The other day two of my youngest neighbors--siblings--negotiated a selling price for my house, property, truck, and Max. Relying on my finely honed business acumen, I talked them down from their billion dollar offer to a more manageable million even. Within a minute or two, I think they rather reasonably concluded a million might not be within their grasp. The discussion derailed when I mentioned I would have to move after the sale.
The older of the two wondered out loud if I might still be living here when she turned 18. Quick arithmetic--another ten-plus years--so pushing 78? Yes, I answered, perhaps I will. With that conversational arc concluded, off they went to reexamine the winter garden, especially the lavender.
Here in this house a decade hence? On that possibility I would say I am cautiously optimistic.
Of course, a phrase like cautiously optimistic could be considered jelly-spined, but I would argue I feel cautious optimism with the same vigor that someone might claim an irrepressible optimism or a nihilistic pessimism.
And so the year 2021? On this matter--fortune-telling really if you think about it--I am of the same mind. Cautiously...cautiously optimistic.
Not sure why I feel this way given the likely-to-happen list so easily generated. Floods, hurricanes, fires, tornadoes, earthquakes. China, Russia, North Korea, Iran, and whomever else might feel the need to set others' heads on fire. Violence, lies, thievery (and on the grandest of scales), ignorance.
And the virus, and all this invasive force has manifested here and abroad.

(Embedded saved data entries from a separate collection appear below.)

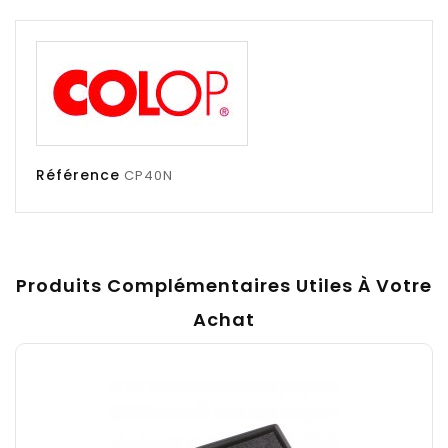
Référence
CP40N
Produits Complémentaires Utiles À Votre
Achat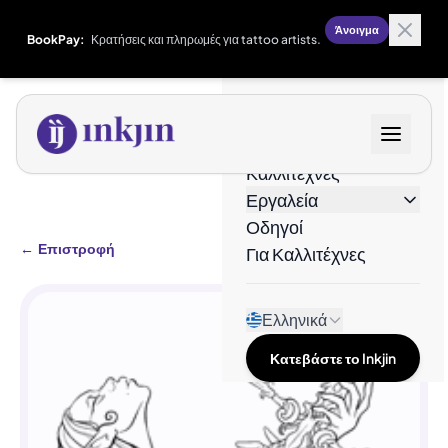
Άνοιγμα
BookPay:
Κρατήσεις και πληρωμές για tattoo artists.
Σχέδια
Καλλιτέχνες
Εργαλεία
Οδηγοί
←
Επιστροφή
Για Καλλιτέχνες
Ελληνικά
Κατεβάστε το Inkjin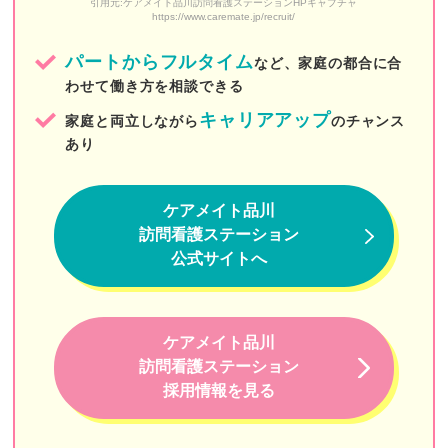
引用元:ケアメイト品川訪問看護ステーションHPキャプチャ
https://www.caremate.jp/recruit/
プレモ訪問看護リハビリステーション
パートからフルタイム
など、家庭の都合に合
しもふり訪問看護ステーション
わせて働き方を相談できる
フィッツ訪問看護ステーション
キャリアアップ
家庭と両立しながら
のチャンス
あり
よぞら訪問看護ステーション
訪問看護ステーションすずめが丘
ケアメイト品川
けせら
訪問看護ステーション
公式サイトへ
zen place（ゼンプレイス）
KIRALIE（キラリエ）
ケアメイト品川
しろひげ在宅診療所
訪問看護ステーション
すえひろ訪問看護ステーション
採用情報を見る
けいひん訪問看護ステーション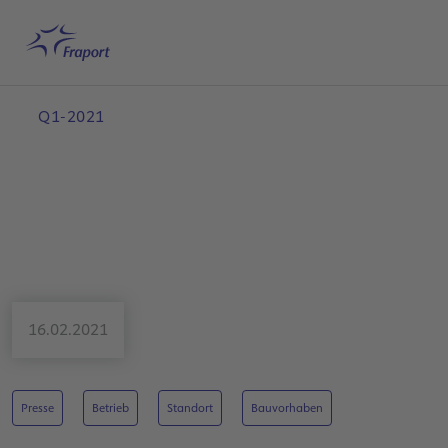
Hauptinhalt anspringen
Startseite
Suche
Deutsch
Me
Q1-2021
16.02.2021
Presse
Betrieb
Standort
Bauvorhaben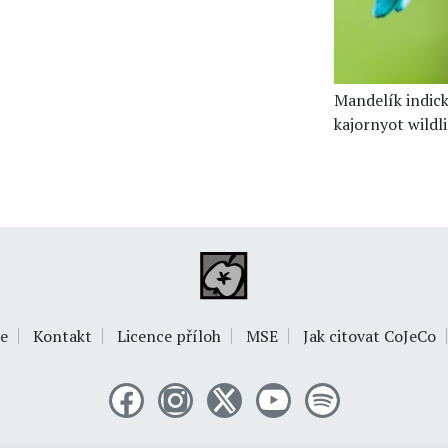
Mandelík indick
kajornyot wildl
e
Kontakt
Licence příloh
MSE
Jak citovat CoJeCo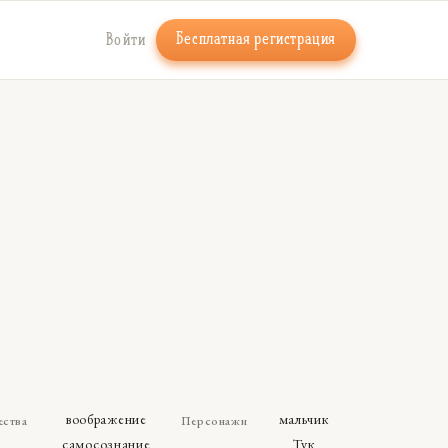
Бесплатная регистрация
Войти
воображение
мальчик
ества
Персонажи
самосознание
Тук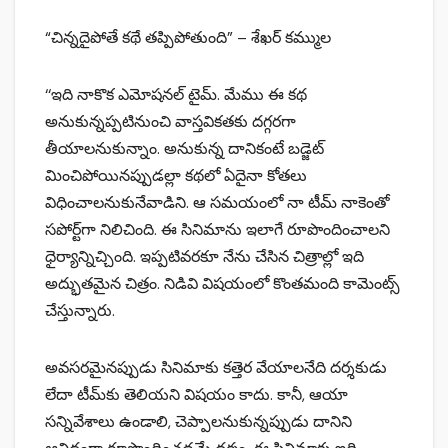
“చిన్నదైపోతే కథే తప్పిపోతుంది” – శేఖర్ కమ్ముల
‘‘ఇది నాకొక ఎమోషనల్‌ టైమ్‌. మేము ఈ కథ
అనుకున్నప్పటినుంచి వాస్తవికతకు దగ్గరగా
తీయాలనుకున్నాం. అనుకున్న దానికంటే బడ్జెట్‌
మించిపోయినప్పుడల్లా కథలో ఏదైనా కోతలు
విధించాలనుకునేవాడిని. ఆ సమయంలో నా టీమ్‌ నాకెంతో
సపోర్ట్‌గా నిలిచింది. ఈ సినిమాను ఇలాగే రూపొందించాలని
ధైర్యాన్నిచ్చింది. ఇప్పటివరకూ నేను చేసిన చిత్రాల్లో ఇది
అద్భుతమైన చిత్రం. నిడివి విషయంలో కొంతమంది కామెంట్స్‌
చేస్తున్నారు.
అవసరమైనప్పుడు సినిమాకు కత్తెర వేయాలనేది దర్శకుడు
లేదా టీమ్‌కు తెలియని విషయం కాదు. కానీ, ఆయా
సన్నివేశాలు ఉండాలి, చెప్పాలనుకున్నప్పుడు దానిని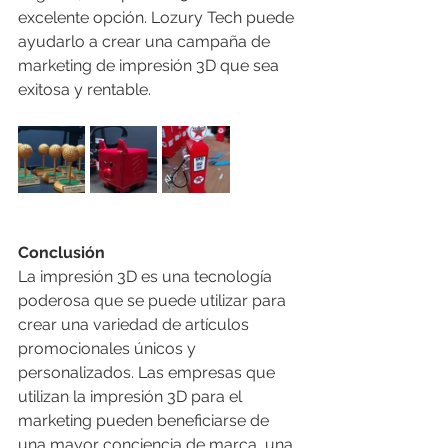
excelente opción. Lozury Tech puede 
ayudarlo a crear una campaña de 
marketing de impresión 3D que sea 
exitosa y rentable.
Conclusión
La impresión 3D es una tecnología 
poderosa que se puede utilizar para 
crear una variedad de artículos 
promocionales únicos y 
personalizados. Las empresas que 
utilizan la impresión 3D para el 
marketing pueden beneficiarse de 
una mayor conciencia de marca, una 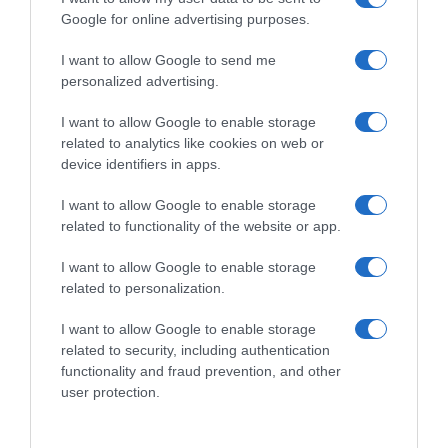
Google for online advertising purposes.
Q36.5, il neerlandese Martijn
Rasenberg e il colombiano
UAE Emirates XRG, Juan
I want to allow Google to send me
William Colorado entrano in
Ayuso resta o parte? La Lidl-
personalized advertising.
organico come stagisti
Trek ci starebbe facendo più
di un pensiero
11 Agosto 2025, 9:22
I want to allow Google to enable storage
22 Agosto 2025, 9:03
related to analytics like cookies on web or
device identifiers in apps.
I want to allow Google to enable storage
related to functionality of the website or app.
Commenta
I want to allow Google to enable storage
related to personalization.
I want to allow Google to enable storage
© Copyright 2026, All Rights Reserved Designed by
related to security, including authentication
functionality and fraud prevention, and other
©SpazioCiclismo
Preferenze Privacy
user protection.
Contatti
Redazione
Privacy & Cookie Policy
Pubblicità
Lavora con noi
VeloPro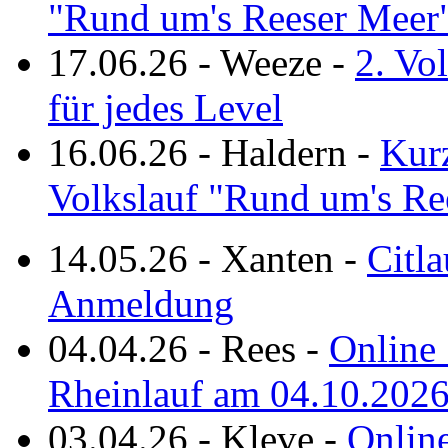
"Rund um's Reeser Meer
17.06.26
-
Weeze
-
2. Vo
für jedes Level
16.06.26
-
Haldern
-
Kurz
Volkslauf "Rund um's Re
14.05.26
-
Xanten
-
Citla
Anmeldung
04.04.26
-
Rees
-
Online 
Rheinlauf am 04.10.202
03.04.26
-
Kleve
-
Online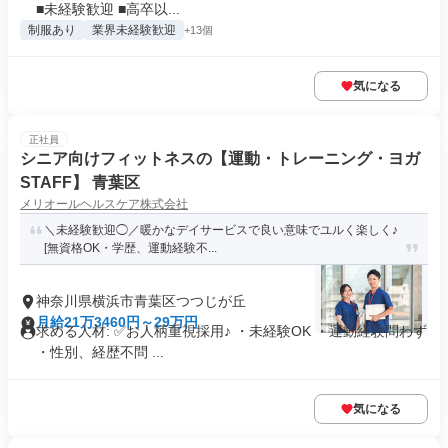
■未経験歓迎 ■高卒以...
制服あり
業界未経験歓迎
+13個
気になる
正社員
シニア向けフィットネスの【運動・トレーニング・ヨガ
STAFF】 青葉区
メリオールヘルスケア株式会社
＼未経験歓迎◯／暖かなデイサービスで良い意味でユルく楽しく♪
[無資格OK・学歴、運動経験不...
神奈川県横浜市青葉区つつじが丘
月給21万3460円～29万円
求める人材: ✅お人柄重視採用♪ ・未経験OK ・運動経験問わず
・性別、経歴不問 ...
気になる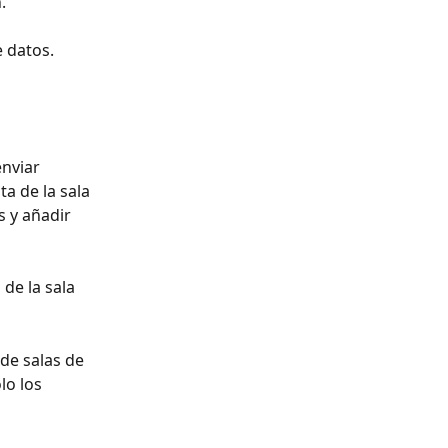
.
e datos.
nviar 
a de la sala 
s y añadir 
de la sala 
de salas de 
lo los 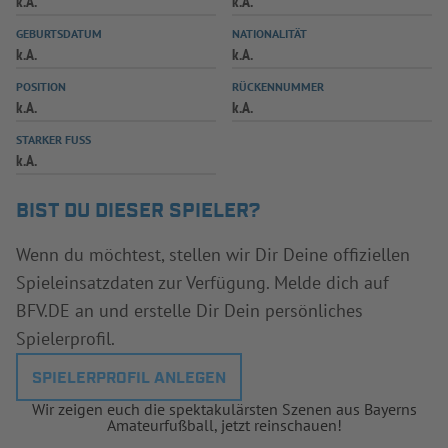
k.A.
k.A.
INFOTHEK
SPIELPLUS
GEBURTSDATUM
NATIONALITÄT
k.A.
k.A.
POSITION
RÜCKENNUMMER
k.A.
k.A.
STARKER FUSS
k.A.
BIST DU DIESER SPIELER?
Wenn du möchtest, stellen wir Dir Deine offiziellen
Spieleinsatzdaten zur Verfügung. Melde dich auf
BFV.DE an und erstelle Dir Dein persönliches
Spielerprofil.
SPIELERPROFIL ANLEGEN
Wir zeigen euch die spektakulärsten Szenen aus Bayerns
Amateurfußball, jetzt reinschauen!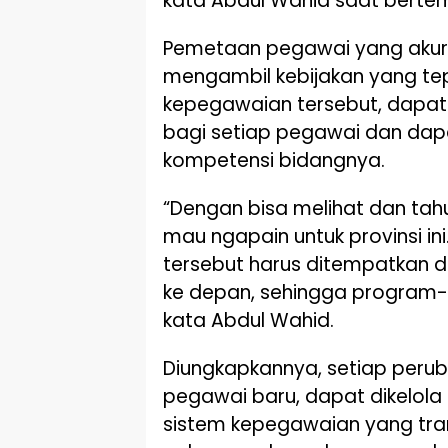
kata Abdul Wahid saat bertemu
Pemetaan pegawai yang akur
mengambil kebijakan yang tep
kepegawaian tersebut, dapat 
bagi setiap pegawai dan dap
kompetensi bidangnya.
“Dengan bisa melihat dan tah
mau ngapain untuk provinsi in
tersebut harus ditempatkan d
ke depan, sehingga program-
kata Abdul Wahid.
Diungkapkannya, setiap peru
pegawai baru, dapat dikelola
sistem kepegawaian yang tran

Cautiously optimistic? Perhaps because I read enough history to crumple the current zeitgeist into a minuscule ball of time. A decade, a lifespan--makes me chuckle. And I can just as easily peer back 400 years and then imagine going forward to 2421. Four hundred years? A piffle.
Or a coping mechanism.
To the point, I am more attuned to my perennials and trees reawakening than whether the next calendar year will seem somehow lighter than the one passing. April 21st looms larger to me than January 1st or August 11th (my birthday).
Not that I do not wholeheartedly wish you and yours and the wider world well in 2021. We'll see how it goes. Perhaps we can revisit the subject the same time next year. So, I remain yours, cautiously optimistic.